More carnage is on the way. In March, Moody’s said it expected a wave of new retail defaults this year, with a surge in debt maturities coming due in 2019 and 2020 and rates on the rise. The credit rating agency’s current watch list of 18 retailers deemed “distressed”—with a debt rating of Caa1 or worse—includes PE-owned names such as J. Crew, Guitar Center, and Neiman Marcus. The retail reckoning continues.
But as the example of Canada Goose shows, private equity investors can offer retailers a huge boost when things go right. PE firms have helped speed up the evolution of dozens of companies in ways that now seem to be helping them stay competitive in the much-changed, Amazon-disrupted landscape.
The bottom line: When you go to your local shopping center, there’s a good chance that the finance whizzes of private equity have had a hand in the empty spaces left by defunct retailers, as well as in the ones that are surviving and thriving. Here’s how they’re reshaping the mall.
The classic playbook for private equity is to buy a company using an ample dose of borrowed money, then unlock value either by getting more efficient operationally or selling off units, or both. Typically, the PE investors will look to unload the company after three to five years via a public offering (with the proceeds often used to pay down debt) or a sale. The debt involved acts as a lever that boosts returns when things go well, but it can be an albatross when things are going south. The borrowing can also help finance the large management fees and dividends that often represent a big chunk of a buyout firm’s returns.
An unsentimental view of this debt-powered approach is that it merely hastens the demise of chains that are doomed to fail. Such was probably the case for some of the recent retail bankruptcies. “Many of them would have gone out of business anyway,” says Erik Gordon, a professor at the University of Michigan’s business school and faculty adviser to the university’s venture capital fund.
Indeed, the retail fails in recent years have been disproportionately concentrated among mall-based apparel chains, such as Wet Seal, American Apparel, and Aéropostale, in a sector in which few companies are thriving, or retailers that were slow to build an online presence, like Sports Authority or outdoor-gear purveyor Gander Mountain.
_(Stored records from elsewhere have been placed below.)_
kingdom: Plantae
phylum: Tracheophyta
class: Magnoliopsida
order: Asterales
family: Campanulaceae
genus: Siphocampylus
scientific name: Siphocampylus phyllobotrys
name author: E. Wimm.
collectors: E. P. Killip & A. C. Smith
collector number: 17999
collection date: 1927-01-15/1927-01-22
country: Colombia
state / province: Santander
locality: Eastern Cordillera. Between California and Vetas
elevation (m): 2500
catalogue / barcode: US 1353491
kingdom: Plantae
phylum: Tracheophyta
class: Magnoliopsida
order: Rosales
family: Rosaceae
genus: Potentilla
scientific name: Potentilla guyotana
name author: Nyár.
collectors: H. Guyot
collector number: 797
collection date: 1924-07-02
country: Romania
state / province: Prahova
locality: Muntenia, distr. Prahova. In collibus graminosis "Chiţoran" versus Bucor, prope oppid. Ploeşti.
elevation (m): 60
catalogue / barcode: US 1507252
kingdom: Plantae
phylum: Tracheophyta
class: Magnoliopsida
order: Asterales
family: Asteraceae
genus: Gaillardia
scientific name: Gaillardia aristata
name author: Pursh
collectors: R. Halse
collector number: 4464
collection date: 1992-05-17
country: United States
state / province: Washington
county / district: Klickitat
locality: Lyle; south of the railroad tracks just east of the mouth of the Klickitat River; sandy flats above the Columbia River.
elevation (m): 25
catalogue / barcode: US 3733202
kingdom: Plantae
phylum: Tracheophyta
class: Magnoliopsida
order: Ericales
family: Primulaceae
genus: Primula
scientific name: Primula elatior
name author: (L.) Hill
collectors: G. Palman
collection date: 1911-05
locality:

The sheer number of struggling retailers linked to private equity today, however, reflects a burst of optimism about retail in the PE industry more than a decade ago. Between 2006 and 2008—before the global financial crisis tanked the markets and e-commerce hit critical mass—private equity firms sat on record amounts of money pumped in by gigantic investors like pension funds and wealthy individuals. So they went shopping. The rationale was that buyout firms could make a mint by getting retailers leaner—and that soaring real estate prices limited the risk. Chains could always sell well-located stores to raise cash if needed. The result was a historic retail buyout boom: In 2006 and 2007, PE firms made $108 billion worth of acquisitions involving 300 U.S. retailers of various sizes, according to Dealogic. That’s 10 times the dollar value of PE retail acquisitions made in any other two-year period since the 2001 recession. A decade later, the 2016–17 combined deal volume was a mere $13 billion.